## TASK DIRECTIONS
Restate verbatim the span of lines below between the line with "X195000Y1090000D02*" and the line with "X1401900Y720000D02*", including those two lines, and only that span.

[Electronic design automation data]
==================================================

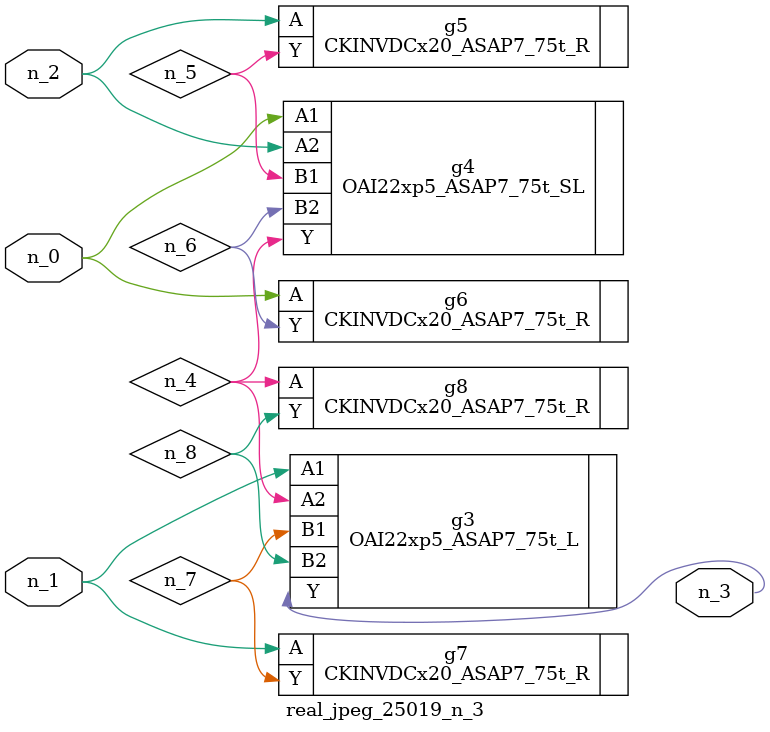
<source format=v>
module real_jpeg_25019_n_3 (n_1, n_0, n_2, n_3);

input n_1;
input n_0;
input n_2;

output n_3;

wire n_5;
wire n_4;
wire n_8;
wire n_6;
wire n_7;

OAI22xp5_ASAP7_75t_SL g4 ( 
.A1(n_0),
.A2(n_2),
.B1(n_5),
.B2(n_6),
.Y(n_4)
);

CKINVDCx20_ASAP7_75t_R g6 ( 
.A(n_0),
.Y(n_6)
);

OAI22xp5_ASAP7_75t_L g3 ( 
.A1(n_1),
.A2(n_4),
.B1(n_7),
.B2(n_8),
.Y(n_3)
);

CKINVDCx20_ASAP7_75t_R g7 ( 
.A(n_1),
.Y(n_7)
);

CKINVDCx20_ASAP7_75t_R g5 ( 
.A(n_2),
.Y(n_5)
);

CKINVDCx20_ASAP7_75t_R g8 ( 
.A(n_4),
.Y(n_8)
);


endmodule
</source>
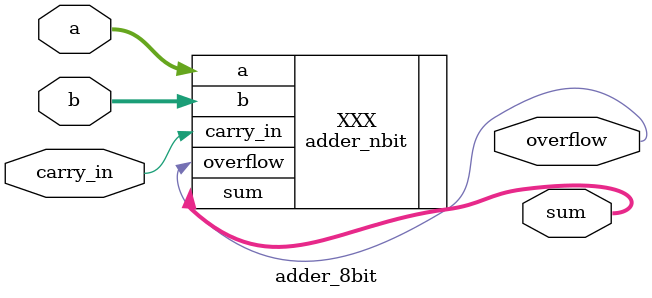
<source format=sv>

module adder_8bit
(
	input wire [7:0] a,
	input wire [7:0] b,
	input wire carry_in,
	output wire [7:0] sum,
	output wire overflow
);
	adder_nbit #(8) XXX(.a(a), .b(b), .carry_in(carry_in), .sum(sum), .overflow(overflow));
	// STUDENT: Fill in the correct port map with parameter override syntax for using your n-bit ripple carry adder design to be an 8-bit ripple carry adder design

endmodule

</source>
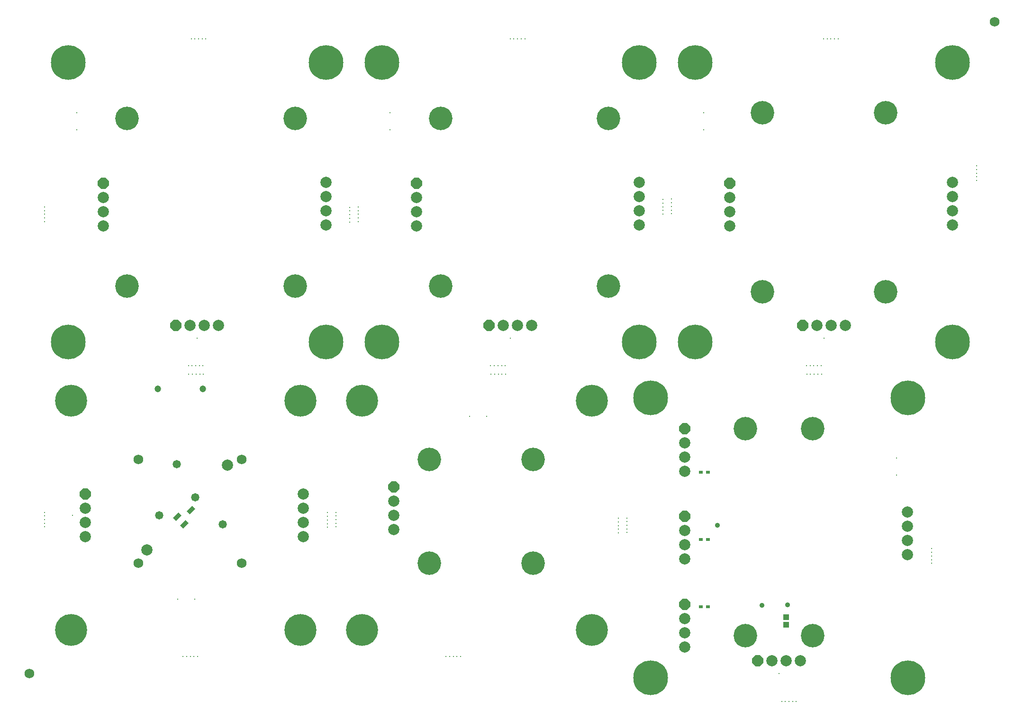
<source format=gbs>
G04 Layer_Color=16711935*
%FSLAX44Y44*%
%MOMM*%
G71*
G01*
G75*
%ADD50R,1.0532X1.0532*%
%ADD55C,0.2032*%
%ADD56C,1.7272*%
%ADD57C,2.0032*%
%ADD58C,1.2032*%
G04:AMPARAMS|DCode=59|XSize=0.2032mm|YSize=0.2032mm|CornerRadius=0mm|HoleSize=0mm|Usage=FLASHONLY|Rotation=270.000|XOffset=0mm|YOffset=0mm|HoleType=Round|Shape=RoundedRectangle|*
%AMROUNDEDRECTD59*
21,1,0.2032,0.2032,0,0,270.0*
21,1,0.2032,0.2032,0,0,270.0*
1,1,0.0000,-0.1016,-0.1016*
1,1,0.0000,-0.1016,0.1016*
1,1,0.0000,0.1016,0.1016*
1,1,0.0000,0.1016,-0.1016*
%
%ADD59ROUNDEDRECTD59*%
%ADD60P,2.1683X8X292.5*%
%ADD61C,5.7032*%
%ADD62C,1.4732*%
%ADD63C,4.2032*%
%ADD64P,2.1683X8X22.5*%
G04:AMPARAMS|DCode=65|XSize=0.2032mm|YSize=0.2032mm|CornerRadius=0mm|HoleSize=0mm|Usage=FLASHONLY|Rotation=0.000|XOffset=0mm|YOffset=0mm|HoleType=Round|Shape=RoundedRectangle|*
%AMROUNDEDRECTD65*
21,1,0.2032,0.2032,0,0,0.0*
21,1,0.2032,0.2032,0,0,0.0*
1,1,0.0000,0.1016,-0.1016*
1,1,0.0000,-0.1016,-0.1016*
1,1,0.0000,-0.1016,0.1016*
1,1,0.0000,0.1016,0.1016*
%
%ADD65ROUNDEDRECTD65*%
%ADD66C,6.2032*%
%ADD67C,0.9032*%
G04:AMPARAMS|DCode=68|XSize=1.4032mm|YSize=0.7532mm|CornerRadius=0mm|HoleSize=0mm|Usage=FLASHONLY|Rotation=45.000|XOffset=0mm|YOffset=0mm|HoleType=Round|Shape=Rectangle|*
%AMROTATEDRECTD68*
4,1,4,-0.2298,-0.7624,-0.7624,-0.2298,0.2298,0.7624,0.7624,0.2298,-0.2298,-0.7624,0.0*
%
%ADD68ROTATEDRECTD68*%

%ADD69R,0.7032X0.6032*%
D50*
X1372750Y198250D02*
D03*
Y184250D02*
D03*
D55*
X305000Y632500D02*
D03*
X311500D02*
D03*
X324750D02*
D03*
X318250D02*
D03*
X331000D02*
D03*
X330500Y647750D02*
D03*
X317750D02*
D03*
X324250D02*
D03*
X311000D02*
D03*
X304500D02*
D03*
X320500Y127750D02*
D03*
X307750D02*
D03*
X314250D02*
D03*
X301000D02*
D03*
X294500D02*
D03*
X790500D02*
D03*
X777750D02*
D03*
X784250D02*
D03*
X771000D02*
D03*
X764500D02*
D03*
X1390500Y47750D02*
D03*
X1377750D02*
D03*
X1384250D02*
D03*
X1371000D02*
D03*
X1364500D02*
D03*
X1632250Y320500D02*
D03*
Y307750D02*
D03*
Y314250D02*
D03*
Y301000D02*
D03*
Y294500D02*
D03*
X1435000Y647500D02*
D03*
X1428500D02*
D03*
X1415250D02*
D03*
X1421750D02*
D03*
X1409000D02*
D03*
X1409500Y632250D02*
D03*
X1422250D02*
D03*
X1415750D02*
D03*
X1429000D02*
D03*
X1435500D02*
D03*
X1072500Y375000D02*
D03*
Y368500D02*
D03*
Y355250D02*
D03*
Y361750D02*
D03*
Y349000D02*
D03*
X1087750Y349500D02*
D03*
Y362250D02*
D03*
Y355750D02*
D03*
Y369000D02*
D03*
Y375500D02*
D03*
X845000Y632500D02*
D03*
X851500D02*
D03*
X864750D02*
D03*
X858250D02*
D03*
X871000D02*
D03*
X870500Y647750D02*
D03*
X857750D02*
D03*
X864250D02*
D03*
X851000D02*
D03*
X844500D02*
D03*
X607500Y905000D02*
D03*
Y911500D02*
D03*
Y924750D02*
D03*
Y918250D02*
D03*
Y931000D02*
D03*
X592250Y930500D02*
D03*
Y917750D02*
D03*
Y924250D02*
D03*
Y911000D02*
D03*
Y904500D02*
D03*
X47500Y905000D02*
D03*
Y911500D02*
D03*
Y924750D02*
D03*
Y918250D02*
D03*
Y931000D02*
D03*
X309500Y1232250D02*
D03*
X322250D02*
D03*
X315750D02*
D03*
X329000D02*
D03*
X335500D02*
D03*
X879500D02*
D03*
X892250D02*
D03*
X885750D02*
D03*
X899000D02*
D03*
X905500D02*
D03*
X1439500D02*
D03*
X1452250D02*
D03*
X1445750D02*
D03*
X1459000D02*
D03*
X1465500D02*
D03*
X1712500Y1005000D02*
D03*
Y998500D02*
D03*
Y985250D02*
D03*
Y991750D02*
D03*
Y979000D02*
D03*
X552500Y385000D02*
D03*
Y378500D02*
D03*
Y365250D02*
D03*
Y371750D02*
D03*
Y359000D02*
D03*
X567750Y359500D02*
D03*
Y372250D02*
D03*
Y365750D02*
D03*
Y379000D02*
D03*
Y385500D02*
D03*
X47750Y359500D02*
D03*
Y372250D02*
D03*
Y365750D02*
D03*
Y379000D02*
D03*
Y385500D02*
D03*
X1152500Y945000D02*
D03*
Y938500D02*
D03*
Y925250D02*
D03*
Y931750D02*
D03*
Y919000D02*
D03*
X1167750Y919500D02*
D03*
Y932250D02*
D03*
Y925750D02*
D03*
Y939000D02*
D03*
Y945500D02*
D03*
X285395Y230000D02*
D03*
X315395D02*
D03*
X807260Y557500D02*
D03*
X837260D02*
D03*
X1570000Y482500D02*
D03*
Y452500D02*
D03*
X105000Y1069760D02*
D03*
Y1099760D02*
D03*
X665000D02*
D03*
Y1069760D02*
D03*
X1225000Y1069760D02*
D03*
Y1099760D02*
D03*
D56*
X20000Y97500D02*
D03*
X1745000Y1262500D02*
D03*
X400000Y295000D02*
D03*
X215000Y480000D02*
D03*
X400000D02*
D03*
X215000Y295000D02*
D03*
D57*
X230000Y318000D02*
D03*
X374000Y470000D02*
D03*
X509500Y418100D02*
D03*
Y341900D02*
D03*
Y367300D02*
D03*
Y392700D02*
D03*
X120000D02*
D03*
Y367300D02*
D03*
Y341900D02*
D03*
X671750Y405550D02*
D03*
Y380150D02*
D03*
Y354750D02*
D03*
X1398100Y120000D02*
D03*
X1372700D02*
D03*
X1347300D02*
D03*
X1191500Y458850D02*
D03*
Y484250D02*
D03*
Y509650D02*
D03*
Y145050D02*
D03*
Y170450D02*
D03*
Y195850D02*
D03*
X1191250Y302150D02*
D03*
Y327550D02*
D03*
Y352950D02*
D03*
X1589500Y386100D02*
D03*
Y309900D02*
D03*
Y335300D02*
D03*
Y360700D02*
D03*
X550000Y975400D02*
D03*
Y899200D02*
D03*
Y924600D02*
D03*
Y950000D02*
D03*
X152000Y947950D02*
D03*
Y922550D02*
D03*
Y897150D02*
D03*
X358100Y720000D02*
D03*
X332700D02*
D03*
X307300D02*
D03*
X867300D02*
D03*
X892700D02*
D03*
X918100D02*
D03*
X712000Y897150D02*
D03*
Y922550D02*
D03*
Y947950D02*
D03*
X1110000Y950000D02*
D03*
Y924600D02*
D03*
Y899200D02*
D03*
Y975400D02*
D03*
X1670000Y975400D02*
D03*
Y899200D02*
D03*
Y924600D02*
D03*
Y950000D02*
D03*
X1272000Y947950D02*
D03*
Y922550D02*
D03*
Y897150D02*
D03*
X1478100Y720000D02*
D03*
X1452700D02*
D03*
X1427300D02*
D03*
D58*
X250000Y606000D02*
D03*
X330000D02*
D03*
D59*
X97200Y380000D02*
D03*
D60*
X120000Y418100D02*
D03*
X671750Y430950D02*
D03*
X1191500Y535050D02*
D03*
Y221250D02*
D03*
X1191250Y378350D02*
D03*
X152000Y973350D02*
D03*
X712000D02*
D03*
X1272000Y973350D02*
D03*
D61*
X95000Y585000D02*
D03*
X505000D02*
D03*
X95000Y175000D02*
D03*
X505000D02*
D03*
X1025000D02*
D03*
X615000D02*
D03*
X1025000Y585000D02*
D03*
X615000D02*
D03*
D62*
X252000Y380000D02*
D03*
X366000Y364000D02*
D03*
X316930Y412000D02*
D03*
X284000Y472000D02*
D03*
D63*
X735000Y295000D02*
D03*
X920000Y480000D02*
D03*
X735000D02*
D03*
X920000Y295000D02*
D03*
X1420000Y165000D02*
D03*
X1300000D02*
D03*
X1420000Y535000D02*
D03*
X1300000D02*
D03*
X195000Y1090000D02*
D03*
Y790000D02*
D03*
X495000D02*
D03*
Y1090000D02*
D03*
X1055000D02*
D03*
Y790000D02*
D03*
X755000D02*
D03*
Y1090000D02*
D03*
X1330000Y1100000D02*
D03*
Y780000D02*
D03*
X1550000D02*
D03*
Y1100000D02*
D03*
D64*
X1321900Y120000D02*
D03*
X281900Y720000D02*
D03*
X841900D02*
D03*
X1401900Y720000D02*
D03*
D65*
X1360000Y97200D02*
D03*
X320000Y697200D02*
D03*
X880000D02*
D03*
X1440000Y697200D02*
D03*
D66*
X1590000Y590000D02*
D03*
X1130000D02*
D03*
Y90000D02*
D03*
X1590000D02*
D03*
X550000Y1190000D02*
D03*
X90000D02*
D03*
Y690000D02*
D03*
X550000D02*
D03*
X1110000D02*
D03*
X650000D02*
D03*
Y1190000D02*
D03*
X1110000D02*
D03*
X1670000Y1190000D02*
D03*
X1210000D02*
D03*
Y690000D02*
D03*
X1670000D02*
D03*
D67*
X1329000Y219000D02*
D03*
X1375000Y220000D02*
D03*
X1249750Y362250D02*
D03*
D68*
X297525Y364090D02*
D03*
X284090Y377525D02*
D03*
X309192Y389192D02*
D03*
D69*
X1232750Y217000D02*
D03*
X1219750D02*
D03*
X1232750Y457500D02*
D03*
X1219750D02*
D03*
X1232750Y337000D02*
D03*
X1219750D02*
D03*
M02*

</source>
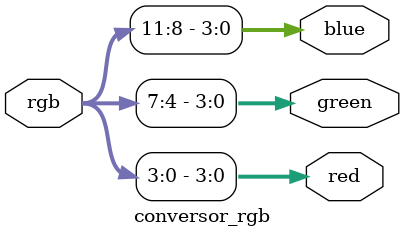
<source format=v>
module conversor_rgb(
	input [11:0] rgb,
	output [3:0] red, green, blue
);

assign red = rgb[3:0]; //Extrayendo color rojo de rgb
assign green = rgb[7:4]; //Extrayendo color verde de rgb
assign blue = rgb[11:8]; //Extrayendo color azul de rgb

endmodule 
</source>
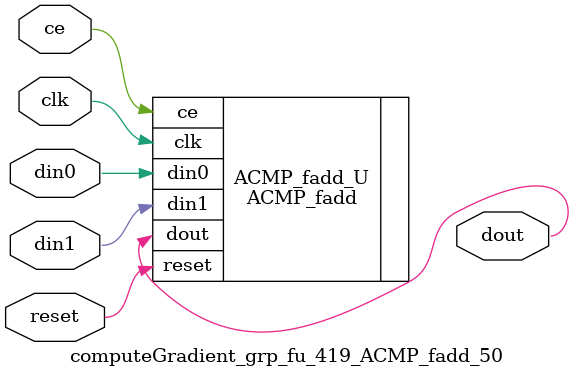
<source format=v>

`timescale 1 ns / 1 ps
module computeGradient_grp_fu_419_ACMP_fadd_50(
    clk,
    reset,
    ce,
    din0,
    din1,
    dout);

parameter ID = 32'd1;
parameter NUM_STAGE = 32'd1;
parameter din0_WIDTH = 32'd1;
parameter din1_WIDTH = 32'd1;
parameter dout_WIDTH = 32'd1;
input clk;
input reset;
input ce;
input[din0_WIDTH - 1:0] din0;
input[din1_WIDTH - 1:0] din1;
output[dout_WIDTH - 1:0] dout;



ACMP_fadd #(
.ID( ID ),
.NUM_STAGE( 4 ),
.din0_WIDTH( din0_WIDTH ),
.din1_WIDTH( din1_WIDTH ),
.dout_WIDTH( dout_WIDTH ))
ACMP_fadd_U(
    .clk( clk ),
    .reset( reset ),
    .ce( ce ),
    .din0( din0 ),
    .din1( din1 ),
    .dout( dout ));

endmodule

</source>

==================================================

## EXERCISE ANSWER
X195000Y1090000D02*
D03*
Y790000D02*
D03*
X495000D02*
D03*
Y1090000D02*
D03*
X1055000D02*
D03*
Y790000D02*
D03*
X755000D02*
D03*
Y1090000D02*
D03*
X1330000Y1100000D02*
D03*
Y780000D02*
D03*
X1550000D02*
D03*
Y1100000D02*
D03*
D64*
X1321900Y120000D02*
D03*
X281900Y720000D02*
D03*
X841900D02*
D03*
X1401900Y720000D02*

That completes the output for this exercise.